*Working data*.
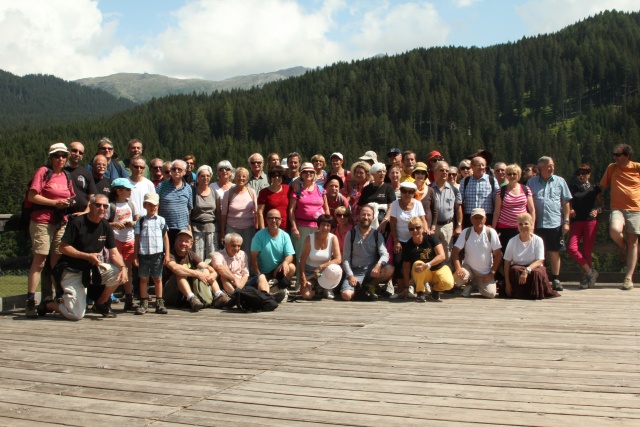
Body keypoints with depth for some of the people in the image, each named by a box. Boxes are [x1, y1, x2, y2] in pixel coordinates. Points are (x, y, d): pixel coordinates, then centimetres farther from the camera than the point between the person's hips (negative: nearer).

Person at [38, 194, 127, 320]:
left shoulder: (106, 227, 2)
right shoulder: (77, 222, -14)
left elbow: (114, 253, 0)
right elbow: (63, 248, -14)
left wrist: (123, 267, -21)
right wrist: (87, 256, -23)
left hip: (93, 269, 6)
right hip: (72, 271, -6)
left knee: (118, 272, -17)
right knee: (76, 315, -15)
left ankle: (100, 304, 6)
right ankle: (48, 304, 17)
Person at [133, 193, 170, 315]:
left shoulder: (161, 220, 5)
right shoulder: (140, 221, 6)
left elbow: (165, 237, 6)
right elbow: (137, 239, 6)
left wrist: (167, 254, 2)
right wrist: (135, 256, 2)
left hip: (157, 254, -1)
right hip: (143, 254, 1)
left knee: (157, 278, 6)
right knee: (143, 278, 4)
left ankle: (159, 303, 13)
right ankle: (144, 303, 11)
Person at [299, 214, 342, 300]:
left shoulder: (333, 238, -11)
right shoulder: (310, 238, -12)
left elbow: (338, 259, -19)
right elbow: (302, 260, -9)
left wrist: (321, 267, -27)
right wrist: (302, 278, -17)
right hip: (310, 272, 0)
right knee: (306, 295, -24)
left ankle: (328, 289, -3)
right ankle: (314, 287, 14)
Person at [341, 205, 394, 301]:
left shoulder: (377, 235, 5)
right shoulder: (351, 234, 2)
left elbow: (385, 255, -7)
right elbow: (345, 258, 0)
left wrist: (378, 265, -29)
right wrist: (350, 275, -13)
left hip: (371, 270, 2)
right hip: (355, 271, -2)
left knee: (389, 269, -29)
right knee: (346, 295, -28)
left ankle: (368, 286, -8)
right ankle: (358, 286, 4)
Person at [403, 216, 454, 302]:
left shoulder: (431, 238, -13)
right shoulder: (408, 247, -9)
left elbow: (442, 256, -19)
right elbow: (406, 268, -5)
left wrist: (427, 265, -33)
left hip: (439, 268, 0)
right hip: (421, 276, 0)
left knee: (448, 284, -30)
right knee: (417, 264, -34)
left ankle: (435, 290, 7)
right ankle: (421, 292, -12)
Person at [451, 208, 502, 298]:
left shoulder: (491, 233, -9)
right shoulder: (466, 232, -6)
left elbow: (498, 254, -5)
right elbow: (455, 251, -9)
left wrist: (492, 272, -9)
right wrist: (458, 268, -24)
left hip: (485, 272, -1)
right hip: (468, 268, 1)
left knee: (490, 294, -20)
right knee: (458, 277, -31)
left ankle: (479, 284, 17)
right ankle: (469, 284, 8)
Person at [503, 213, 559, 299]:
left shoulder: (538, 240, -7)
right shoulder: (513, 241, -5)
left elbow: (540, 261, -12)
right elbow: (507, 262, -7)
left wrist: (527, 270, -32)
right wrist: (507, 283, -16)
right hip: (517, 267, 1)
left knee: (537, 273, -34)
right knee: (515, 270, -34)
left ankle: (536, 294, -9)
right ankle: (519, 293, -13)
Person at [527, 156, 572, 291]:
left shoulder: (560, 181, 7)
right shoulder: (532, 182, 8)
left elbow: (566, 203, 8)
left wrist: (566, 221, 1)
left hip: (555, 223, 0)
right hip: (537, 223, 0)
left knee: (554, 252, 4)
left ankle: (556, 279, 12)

*Requirement*. Only the lines from the first line of the listing above through the line with "right hip: (421, 276, 0)" should be set down, exactly and without pictures.

*Exercise solution*.
Body keypoints with depth for some of the people in the image, each named by a box. Boxes are [x1, y1, x2, y2] in pixel coordinates. Points are (x, y, d): pixel coordinates, then centimetres farther from the camera than the point between the person's hips (negative: nearer).

Person at [38, 194, 127, 320]:
left shoulder: (106, 227, 2)
right shoulder: (77, 222, -14)
left elbow: (114, 253, 0)
right elbow: (63, 248, -14)
left wrist: (123, 267, -21)
right wrist: (87, 256, -23)
left hip: (93, 269, 6)
right hip: (72, 271, -6)
left knee: (118, 272, -17)
right knee: (76, 315, -15)
left ankle: (100, 304, 6)
right ankle: (48, 304, 17)
Person at [133, 193, 170, 315]:
left shoulder: (161, 220, 5)
right shoulder: (140, 221, 6)
left elbow: (165, 237, 6)
right elbow: (137, 239, 6)
left wrist: (167, 254, 2)
right wrist: (135, 256, 2)
left hip: (157, 254, -1)
right hip: (143, 254, 1)
left knee: (157, 278, 6)
right knee: (143, 278, 4)
left ankle: (159, 303, 13)
right ankle: (144, 303, 11)
Person at [299, 214, 342, 300]:
left shoulder: (333, 238, -11)
right shoulder: (310, 238, -12)
left elbow: (338, 259, -19)
right elbow: (302, 260, -9)
left wrist: (321, 267, -27)
right wrist: (302, 278, -17)
right hip: (310, 272, 0)
right knee: (306, 295, -24)
left ankle: (328, 289, -3)
right ankle: (314, 287, 14)
Person at [341, 205, 394, 301]:
left shoulder: (377, 235, 5)
right shoulder: (351, 234, 2)
left elbow: (385, 255, -7)
right elbow: (345, 258, 0)
left wrist: (378, 265, -29)
right wrist: (350, 275, -13)
left hip: (371, 270, 2)
right hip: (355, 271, -2)
left knee: (389, 269, -29)
right knee: (346, 295, -28)
left ankle: (368, 286, -8)
right ankle: (358, 286, 4)
Person at [403, 216, 454, 302]:
left shoulder: (431, 238, -13)
right shoulder: (408, 247, -9)
left elbow: (442, 256, -19)
right elbow: (406, 268, -5)
left wrist: (427, 265, -33)
left hip: (439, 268, 0)
right hip: (421, 276, 0)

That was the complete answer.